▶ **Task item**
I'd like the data beneath this line reproduced exactly, without any of its images.

▶ **Stored records**
■ ■ ■ ■ ■

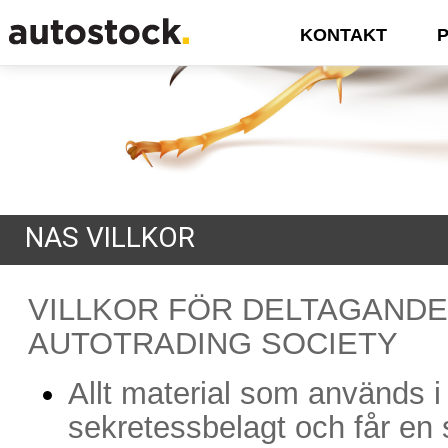
KONTAKT
NAS VILLKOR
VILLKOR FÖR DELTAGANDE
AUTOTRADING SOCIETY
Allt material som används i
sekretessbelagt och får en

■ ■ ■ ■ ■

▶ **Response**
KONTAKT
NAS VILLKOR
VILLKOR FÖR DELTAGANDE
AUTOTRADING SOCIETY
Allt material som används i
sekretessbelagt och får en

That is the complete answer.